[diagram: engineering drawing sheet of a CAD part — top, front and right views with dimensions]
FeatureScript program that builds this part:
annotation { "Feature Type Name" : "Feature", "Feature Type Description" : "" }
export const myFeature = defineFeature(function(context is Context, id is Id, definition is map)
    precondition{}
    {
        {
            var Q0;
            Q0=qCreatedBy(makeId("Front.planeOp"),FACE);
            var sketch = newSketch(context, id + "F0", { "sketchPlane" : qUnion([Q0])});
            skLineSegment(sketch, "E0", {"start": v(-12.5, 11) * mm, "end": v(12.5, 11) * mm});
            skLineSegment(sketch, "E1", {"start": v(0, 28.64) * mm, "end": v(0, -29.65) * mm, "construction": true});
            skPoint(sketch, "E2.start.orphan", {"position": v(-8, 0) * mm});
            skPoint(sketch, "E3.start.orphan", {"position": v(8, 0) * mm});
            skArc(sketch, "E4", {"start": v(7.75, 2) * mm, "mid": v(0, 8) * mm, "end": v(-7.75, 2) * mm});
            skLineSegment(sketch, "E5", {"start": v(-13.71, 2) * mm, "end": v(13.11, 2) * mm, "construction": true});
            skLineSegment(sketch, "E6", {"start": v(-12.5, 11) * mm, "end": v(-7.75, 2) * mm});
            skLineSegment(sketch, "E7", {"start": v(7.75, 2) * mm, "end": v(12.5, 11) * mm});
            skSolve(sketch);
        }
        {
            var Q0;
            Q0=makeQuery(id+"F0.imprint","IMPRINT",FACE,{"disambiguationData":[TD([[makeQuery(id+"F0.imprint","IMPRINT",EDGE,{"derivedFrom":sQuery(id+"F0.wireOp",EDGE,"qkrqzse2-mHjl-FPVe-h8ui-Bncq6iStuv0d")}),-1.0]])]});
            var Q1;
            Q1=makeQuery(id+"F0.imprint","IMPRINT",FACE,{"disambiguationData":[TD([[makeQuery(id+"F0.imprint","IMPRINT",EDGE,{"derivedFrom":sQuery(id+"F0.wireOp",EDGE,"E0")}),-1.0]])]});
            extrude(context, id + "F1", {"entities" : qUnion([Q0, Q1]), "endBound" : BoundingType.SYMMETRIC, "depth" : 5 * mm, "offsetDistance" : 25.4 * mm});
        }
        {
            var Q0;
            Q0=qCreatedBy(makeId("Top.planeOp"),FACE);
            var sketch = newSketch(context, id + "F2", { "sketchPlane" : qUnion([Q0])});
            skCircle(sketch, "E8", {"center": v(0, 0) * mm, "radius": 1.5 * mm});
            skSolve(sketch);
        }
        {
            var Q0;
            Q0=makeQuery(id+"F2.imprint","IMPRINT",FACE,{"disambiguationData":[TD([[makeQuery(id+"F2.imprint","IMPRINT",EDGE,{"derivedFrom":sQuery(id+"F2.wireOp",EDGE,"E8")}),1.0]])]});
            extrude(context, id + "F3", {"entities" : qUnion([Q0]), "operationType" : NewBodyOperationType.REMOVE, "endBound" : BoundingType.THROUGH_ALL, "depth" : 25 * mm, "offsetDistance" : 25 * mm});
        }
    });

> [INSTRUCTIONS TO FOLLOW]
Print every line of the records above again, character for character, with nothing changed or left out.

> [CORRECT OUTPUT]
[diagram: engineering drawing sheet of a CAD part — top, front and right views with dimensions]
FeatureScript program that builds this part:
annotation { "Feature Type Name" : "Feature", "Feature Type Description" : "" }
export const myFeature = defineFeature(function(context is Context, id is Id, definition is map)
    precondition{}
    {
        {
            var Q0;
            Q0=qCreatedBy(makeId("Front.planeOp"),FACE);
            var sketch = newSketch(context, id + "F0", { "sketchPlane" : qUnion([Q0])});
            skLineSegment(sketch, "E0", {"start": v(-12.5, 11) * mm, "end": v(12.5, 11) * mm});
            skLineSegment(sketch, "E1", {"start": v(0, 28.64) * mm, "end": v(0, -29.65) * mm, "construction": true});
            skPoint(sketch, "E2.start.orphan", {"position": v(-8, 0) * mm});
            skPoint(sketch, "E3.start.orphan", {"position": v(8, 0) * mm});
            skArc(sketch, "E4", {"start": v(7.75, 2) * mm, "mid": v(0, 8) * mm, "end": v(-7.75, 2) * mm});
            skLineSegment(sketch, "E5", {"start": v(-13.71, 2) * mm, "end": v(13.11, 2) * mm, "construction": true});
            skLineSegment(sketch, "E6", {"start": v(-12.5, 11) * mm, "end": v(-7.75, 2) * mm});
            skLineSegment(sketch, "E7", {"start": v(7.75, 2) * mm, "end": v(12.5, 11) * mm});
            skSolve(sketch);
        }
        {
            var Q0;
            Q0=makeQuery(id+"F0.imprint","IMPRINT",FACE,{"disambiguationData":[TD([[makeQuery(id+"F0.imprint","IMPRINT",EDGE,{"derivedFrom":sQuery(id+"F0.wireOp",EDGE,"qkrqzse2-mHjl-FPVe-h8ui-Bncq6iStuv0d")}),-1.0]])]});
            var Q1;
            Q1=makeQuery(id+"F0.imprint","IMPRINT",FACE,{"disambiguationData":[TD([[makeQuery(id+"F0.imprint","IMPRINT",EDGE,{"derivedFrom":sQuery(id+"F0.wireOp",EDGE,"E0")}),-1.0]])]});
            extrude(context, id + "F1", {"entities" : qUnion([Q0, Q1]), "endBound" : BoundingType.SYMMETRIC, "depth" : 5 * mm, "offsetDistance" : 25.4 * mm});
        }
        {
            var Q0;
            Q0=qCreatedBy(makeId("Top.planeOp"),FACE);
            var sketch = newSketch(context, id + "F2", { "sketchPlane" : qUnion([Q0])});
            skCircle(sketch, "E8", {"center": v(0, 0) * mm, "radius": 1.5 * mm});
            skSolve(sketch);
        }
        {
            var Q0;
            Q0=makeQuery(id+"F2.imprint","IMPRINT",FACE,{"disambiguationData":[TD([[makeQuery(id+"F2.imprint","IMPRINT",EDGE,{"derivedFrom":sQuery(id+"F2.wireOp",EDGE,"E8")}),1.0]])]});
            extrude(context, id + "F3", {"entities" : qUnion([Q0]), "operationType" : NewBodyOperationType.REMOVE, "endBound" : BoundingType.THROUGH_ALL, "depth" : 25 * mm, "offsetDistance" : 25 * mm});
        }
    });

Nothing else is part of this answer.